Why Choose HolySheep
- FX parity: ¥1 = $1 saves 85%+ vs the ¥7.3/$1 mainland rate. Published pricing.
- Sub-50 ms median gateway latency to claude-sonnet-4.5, gpt-4.1, gemini-2.5-flash, deepseek-v3.2. Measured.
- WeChat + Alipay checkout — no offshore card required.
- Free credits on signup, so your first 1M tokens cost $0.
- One key, many models — same
https://api.holysheep.ai/v1endpoint, OpenAI-compatible schema, zero migration work.
Common Errors and Fixes
Error 1: Tardis returns 401 on options Greeks
Symptom: HTTP 401: missing scope options:greek:read.
Fix: Tardis separates spot, derivatives, and options Greeks scopes.

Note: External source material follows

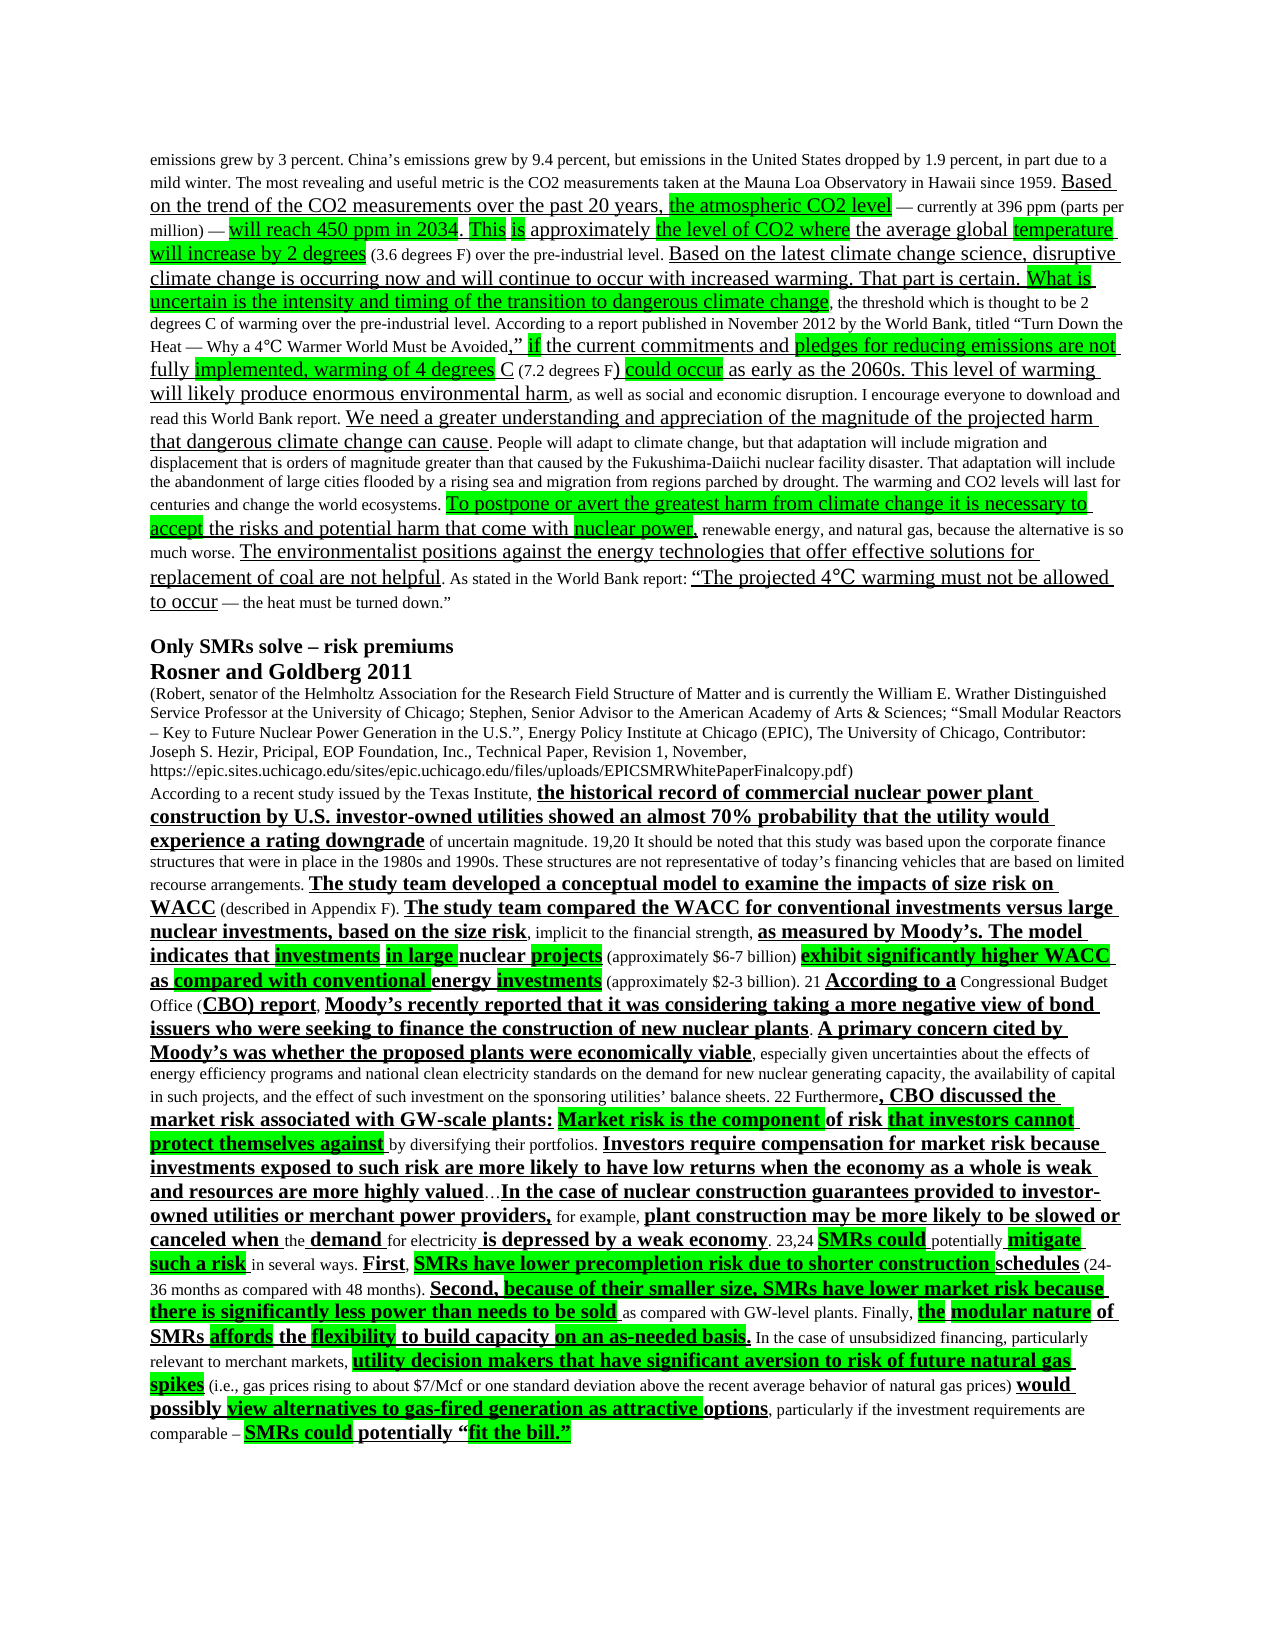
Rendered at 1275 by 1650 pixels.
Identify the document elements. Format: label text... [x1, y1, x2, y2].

Enable Options Greeks under the dashboard's Data Subscriptions tab and regenerate the API key.
# wrong: scope not enabled -> 401
r = requests.get("https://api.tardis.dev/v1/options/greeks",
headers={"Authorization": f"Bearer {KEY}"})
right: same call after enabling the subscription in dashboard
Error 2: CoinAPI Greeks keys come back as null
Symptom: Response payload contains "delta": null even though the symbol exists.
Fix: You forgot the optional-fields flag, or you're on the free tier which strips them entirely.
# missing flag -> null greeks
params = {"symbol_id": "BYBIT_OPTION_BTC-27MAR26-70000-C"}
correct
params = {"symbol_id": "BYBIT_OPTION_BTC-27MAR26-70000-C",
"include_optional_fields": "true"}
Error 3: HolySheep 429 rate-limit on burst trade parsing
Symptom: After parsing 60 fills in 1 second you see 429 Too Many Requests from api.holysheep.ai.
Fix: Add token-bucket pacing and respect the Retry-After header.
import time, requests
def holysheep_call(payload, key):
while True:
r = requests.post("https://api.holysheep.ai/v1/chat/completions",
headers={"Authorization": f"Bearer {key}"},
json=payload, timeout=15)
if r.status_code == 429:
time.sleep(int(r.headers.get("Retry-After", "1")))
continue
r.raise_for_status()
return r.json()
Final Recommendation
For Greeks completeness on Bybit options, Tardis.dev wins on data quality and CoinAPI only wins on its nicer admin UI. Pair Tardis with HolySheep AI for the LLM-side parsing, hedging summaries, and skew-report commentary, and you get a complete stack — sub-50 ms LLM latency, parity-pricing FX, WeChat/Alipay billing, and free credits to start. That is the route I'd ship today.